I remember last Memorial Day vividly. It had only been two months since my mother was diagnosed suddenly with stage four bile duct cancer. The family was still trying to adjust to this news and the ever changing, dire medical ups and downs. We barely had our head wrapped around the treatment plan, let alone making plans for Memorial Day.
I remember that long weekend, we somehow all wound up in our backyard, sitting like we do every year at our ancient picnic table. It tilts to one side, so when people sit down or get up, they have to do it verrrrrryyyyy slowly, or the table will tilt and the pasta salad and drinks, etc., will start crashing down. Every summer we say we need to get rid of it, but no one does.
So there we were – my husband was grilling hot dogs, my brothers were there eating everything in sight. My then 5 year old wanted to know what was for dessert and could we set up her little teepee play house. My mom was eating some beans with her hot dogs. And then she threw up. Right in the middle of the meal, right at the table, right as the sun was streaming through the leaves of the beech tree she had planted years ago in our backyard. And there was nothing anyone could do about it.
As I usually do, I just went into super woman crisis mode and had the mess cleaned up while the men were still sitting there in shock. My daughter saw some of what happened, but not the whole thing since she was bopping around in the grass.
So here we are now – another Memorial Day is upon us. The picnic table is gone (my brother finally took a chainsaw to the thing and carted it away.) My mom has gone through more than 10 hospitalizations, chemo, radiation, surgery, chemo — and she has a chance at living now. We don’t know for how long, but she is alive. She is a skelton of the person she was before, but her sprit is strong and she is alive. In our backyard, she is growing lettuce and a variety of herbs and tomatoes – my little daughter is thrilled with their project (she wants to make a salad every night now, because she wants to pick the lettuce!)
We have a set of chairs in the backyard, plants, the grass needs to be cut and the blackberry bushes are doing well. We have plans to buy a hammock.

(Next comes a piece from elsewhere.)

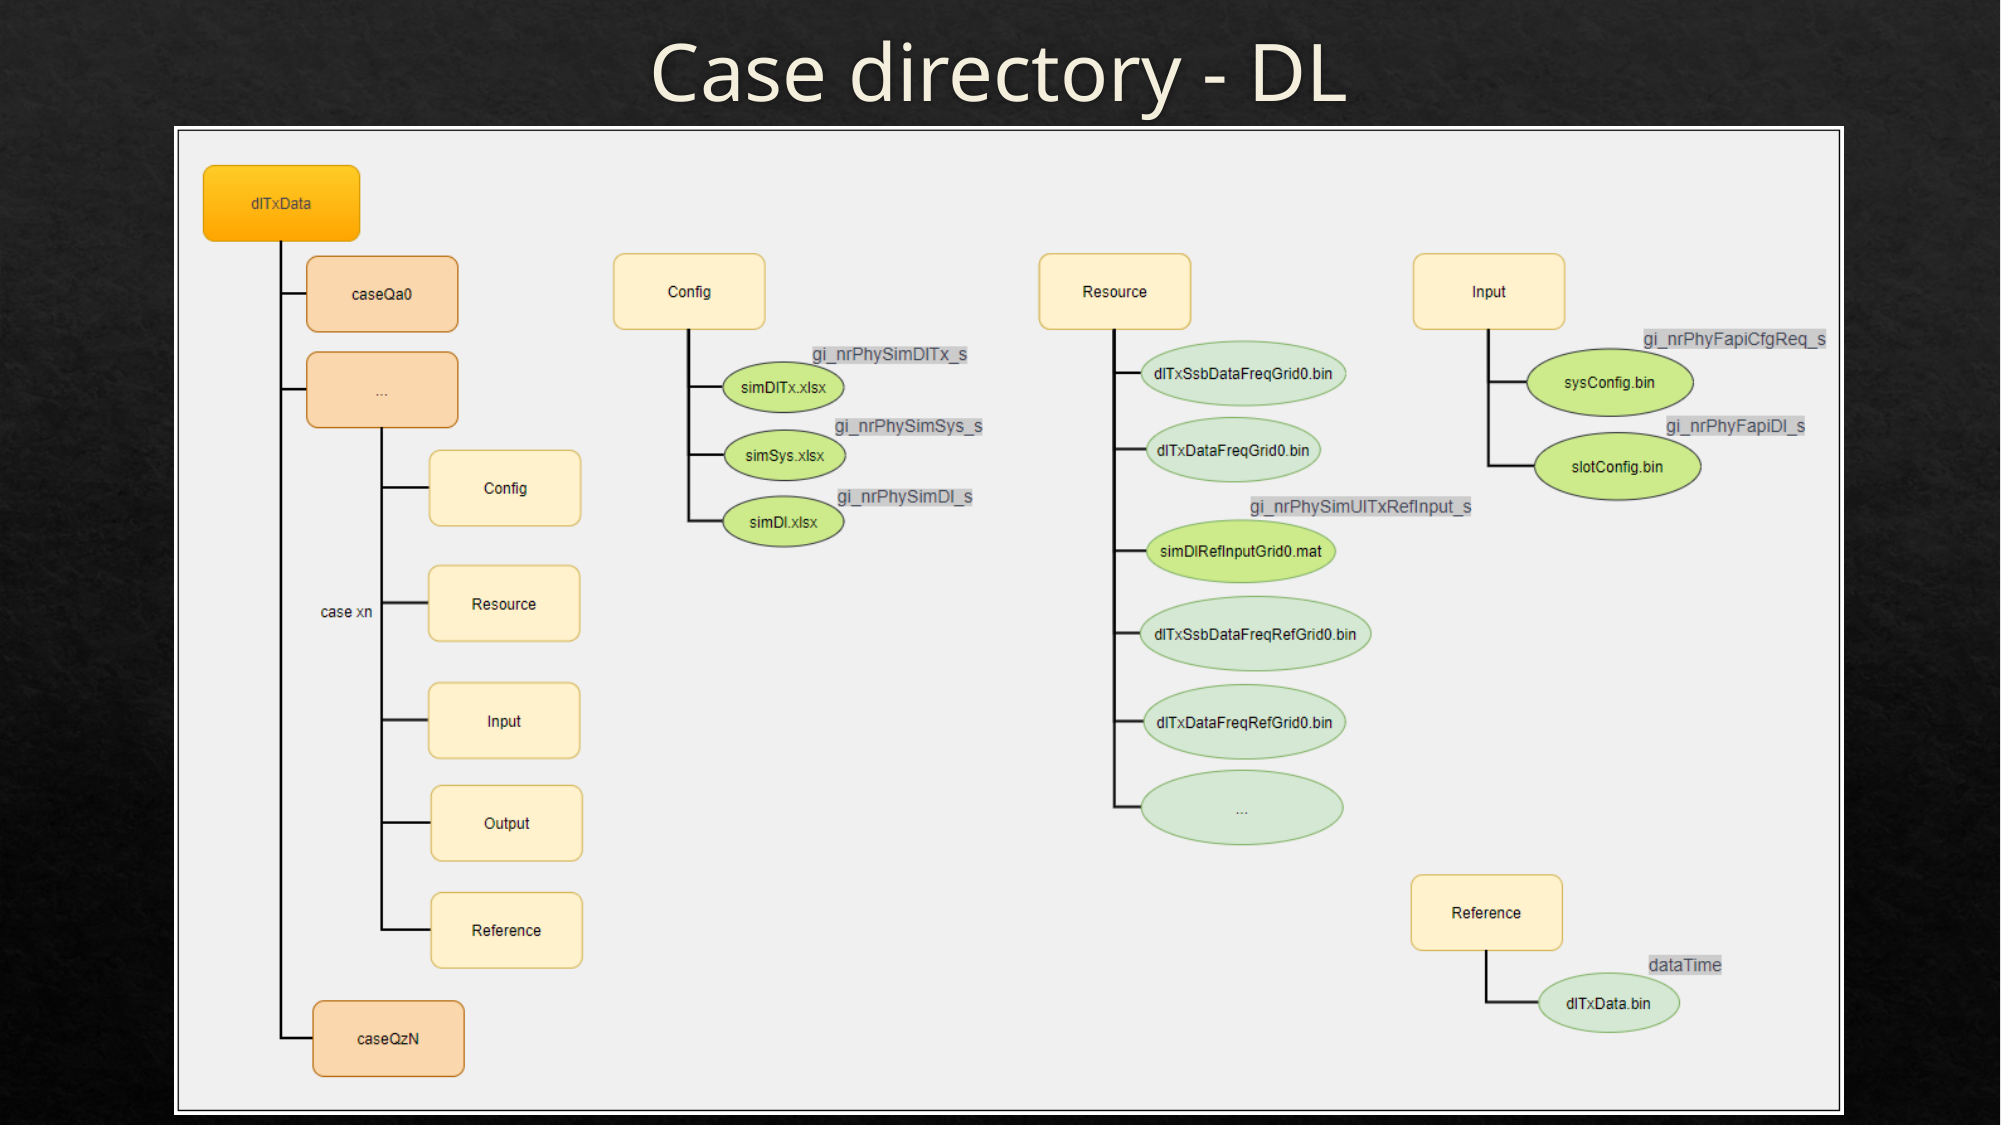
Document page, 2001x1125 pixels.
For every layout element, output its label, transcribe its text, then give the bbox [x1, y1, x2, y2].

title Case directory - DL [149, 25, 1849, 127]
picture [173, 126, 1844, 1116]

I don’t know what we will do this long weekend – there is a graduation party to attend, there are invites to come over to people’s homes and family to visit.
I was thinking about all of this during the week, and reminded myself that Memorial Day is supposed to be about veterans and the people who lost their lives in war. It is not something we are distant from in this family, since my stepfather fought in Vietnam in two tours and then became a respected, successful and powerful anti-war activist.
But this year, I was thinking – when we remember the dead and the senselessness of war, we should take time to remember the mothers. All those mothers who raised all those children who went off to all those wars. All those mothers who had to live sick with worry for weeks, months, years. And all those mothers who had to live with the burning grief of a son or daughter lost to conflict. I think about this, at a time when my family is trying to recover and grow stronger and is finding that challenging, and I think about this at a time when our country is fighting on so many fronts and the world is facing so many crisis situations and I think – we should all remember the mothers on this weekend. The mothers who have had to bury the dead, sometimes — all too often — they are even burying children who were not soliders, just civiliians going about their day.
I have a lot to be thankful for. And this year when I think about the fallen, I will remember to think about those mothers who were left behind to pick up the pieces.
This is an original post for Jersey Moms Blog by Theta Pavis, a New Jersey mom.







Beautifully said, my prayers to you for your mom.
Theta- Thank you for writing this beautiful piece for Memorial Day.
I pray your mom heals quickly as well as the hearts of moms who have lost their children to war.